If signs of virilisation develop, the risk/benefit ratio has to be newly assessed with the individual patient.
(Mis) use in sports:
Nandrolone is classified as a prohibited substance under the Olympic Movement Anti- doping Code (OMAC 1999). The misuse of Nandrolone and other anabolic steroids to enhance ability in sports carries serious health risks and is to be discouraged.
Excipients:
Deca (ANABOLIC) contains arachis oil (peanut oil) and should not be taken/applied by patients known to be allergic to peanut. As there is a possible relationship between allergy to peanut and allergy to soya, patients with soya allergy should also avoid Deca (ANABOLIC).

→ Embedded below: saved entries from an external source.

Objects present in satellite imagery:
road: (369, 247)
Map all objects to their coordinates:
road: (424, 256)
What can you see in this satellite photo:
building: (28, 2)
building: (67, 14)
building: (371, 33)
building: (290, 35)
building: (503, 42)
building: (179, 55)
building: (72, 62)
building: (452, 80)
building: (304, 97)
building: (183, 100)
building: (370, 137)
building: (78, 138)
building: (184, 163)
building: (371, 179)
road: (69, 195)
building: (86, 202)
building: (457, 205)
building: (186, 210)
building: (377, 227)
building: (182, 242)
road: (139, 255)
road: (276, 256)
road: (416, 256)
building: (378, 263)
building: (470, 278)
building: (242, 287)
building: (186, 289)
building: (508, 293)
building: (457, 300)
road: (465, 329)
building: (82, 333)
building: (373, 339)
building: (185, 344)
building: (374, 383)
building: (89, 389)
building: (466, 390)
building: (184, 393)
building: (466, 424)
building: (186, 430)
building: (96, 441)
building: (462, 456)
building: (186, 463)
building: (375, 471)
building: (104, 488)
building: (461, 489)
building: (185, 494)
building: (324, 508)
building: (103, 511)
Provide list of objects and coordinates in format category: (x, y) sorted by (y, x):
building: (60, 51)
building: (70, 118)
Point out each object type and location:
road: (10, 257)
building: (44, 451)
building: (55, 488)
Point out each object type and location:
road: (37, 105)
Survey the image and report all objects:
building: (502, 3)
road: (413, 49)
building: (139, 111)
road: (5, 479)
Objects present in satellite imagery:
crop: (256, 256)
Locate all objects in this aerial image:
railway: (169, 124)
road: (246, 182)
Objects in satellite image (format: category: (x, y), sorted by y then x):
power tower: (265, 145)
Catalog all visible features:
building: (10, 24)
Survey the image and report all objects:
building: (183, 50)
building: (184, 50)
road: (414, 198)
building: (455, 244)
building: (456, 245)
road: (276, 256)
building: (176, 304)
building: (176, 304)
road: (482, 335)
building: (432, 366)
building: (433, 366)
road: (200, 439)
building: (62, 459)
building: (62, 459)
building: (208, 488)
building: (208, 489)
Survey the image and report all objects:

Deca (ANABOLIC) 50mg/ml contains 100 mg benzyl alcohol per ml solution and must not be given to premature babies or neonates. Benzyl alcohol may cause anaphylactoid reactions in infants and children up to 3 years old.
Paediatric Population:
Safety and efficacy have not been adequately determined in children and adolescents. In pre-pubertal children statural growth and sexual development should be monitored since anabolic steroids in general and Deca (ANABOLIC) in high dosages may accelerate epiphyseal closure and sexual maturation.
Deca (ANABOLIC) has no influence on the ability to drive and use machines.
Posology:
Post-menopausal women
50mg every three weeks
The duration of treatment depends on the clinical response and the possible occurrence of side-effects.
We would recommend that the effectiveness of therapy be monitored with the appropriate methods for osteoporosis on a 6-12 monthly basis.
Method of administration:
Deca (ANABOLIC) should be administered by deep intramuscular injection
No special requirements for disposal.